Ontario promises summer job incentives

Brad Duguid, Ontario Minister of Training, Colleges and Universities, speaks with students at Harbourfront Community Centre on March 20 about their experiences with the provincial government’s Summer Job Strategy.

Brad Duguid, Ontario Minister of Training, Colleges and Universities, speaks with students at Harbourfront Community Centre on March 20 about their experiences with the provincial government’s Summer Job Strategy.

Students having difficulty finding summer employment can turn to the provincial government for support in addressing their work woes.

The province of Ontario’s Summer Job Strategy is returning for the summer of 2013 to help students between the ages of 15 and 29 find gainful employment for the months separating the fall and winter semesters.

Brad Duguid, Minister of Training, Colleges and Universities, said summer jobs are important because the lessons and skills students learn will follow them throughout their careers.

“The workplace is a great teacher, and we’re committed to helping more young people get to work where they can learn, and earn, to everyone’s benefit,” he said.

“You look back at those jobs, and maybe you’d have wanted to spend that time on the beach, but those jobs were great experiences.”

Last year, the summer job strategy helped more than 100,000 students find work and Minister Duguid said he is confident that 2013 will see similar results.

At the core of the strategy is a $2 per hour incentive that the province offers to employers who hire students who will be returning to school in the fall.

Dr. Eric Hoskins, Minister of Economic Development, Trade and Employment, said that summer jobs represent more than just paycheques.

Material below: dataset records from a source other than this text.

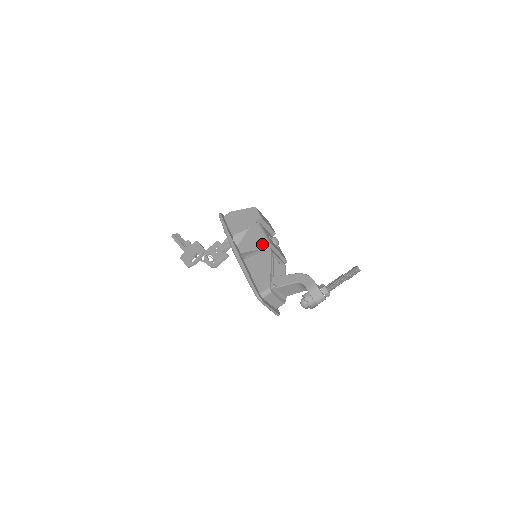
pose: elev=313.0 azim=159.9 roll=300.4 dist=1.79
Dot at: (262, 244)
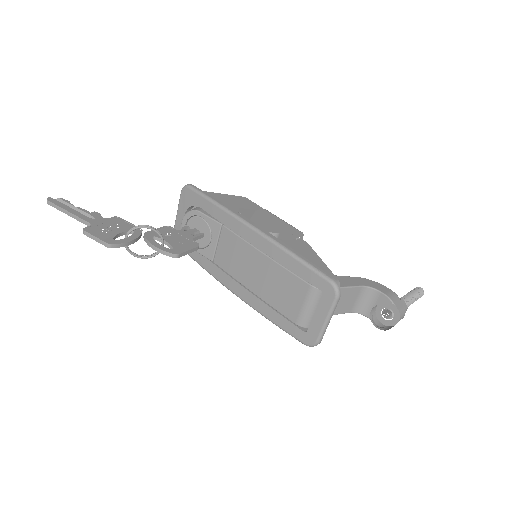
Dot at: (293, 230)
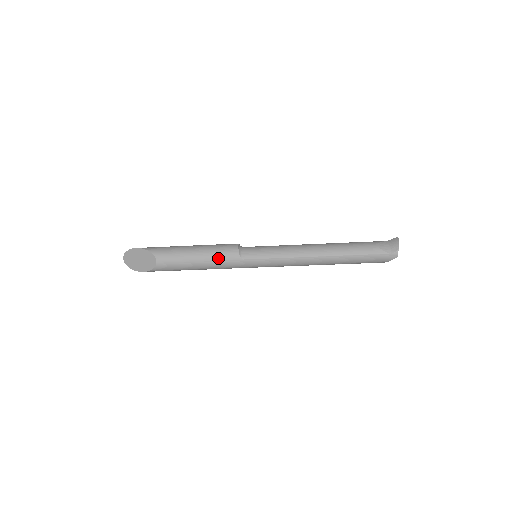
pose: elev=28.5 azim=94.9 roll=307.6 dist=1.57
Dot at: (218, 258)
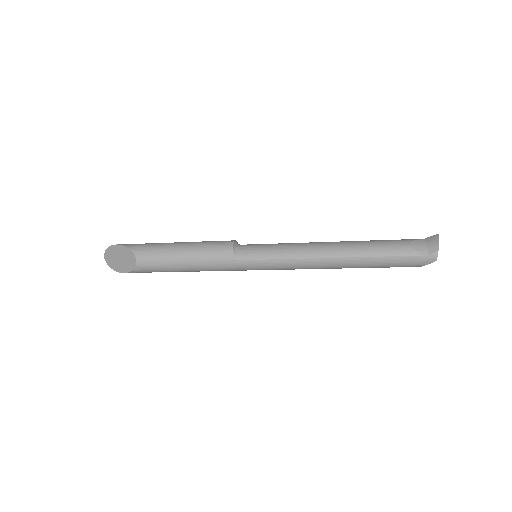
Dot at: (208, 258)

“It’s the opportunity, in many cases, to get your foot in the door,” he said.

Karen Fast, manager of Humber North’s Career Centre, said that while students should approach their job search with an open mind, not all jobs are created equal.

“Where I see students go wrong is they just take any old thing just to get money and they don’t try to get the related experience that’s going to help them build their resume,” she said.

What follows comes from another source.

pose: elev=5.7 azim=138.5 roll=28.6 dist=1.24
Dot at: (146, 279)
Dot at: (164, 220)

Students determined to find a job in their field of study might find themselves tempted by unpaid, or voluntary, internships, Fast said, adding she is wary of these positions, likening them to a form of student exploitation.

“I’ve heard so many employers say, ‘Oh, but it’s such a good opportunity for them to gain experience,’ and all this,” she said. “’Yeah, blah blah blah, you’re getting a free employee.’”

Fast said she often reminds students that, instead of pursuing an internship directly linked to their studies, they can often learn applicable skills elsewhere in positions where the student would be paid for their efforts.

Frankie Lombardo, 20, a second-year business management student, is currently looking for a summer job and said he values flexibility above relevance to his program and wages.

“I have a lot of things with my family, so if I need to go see my grandmother, I’d need Saturdays and Sundays off,” he said.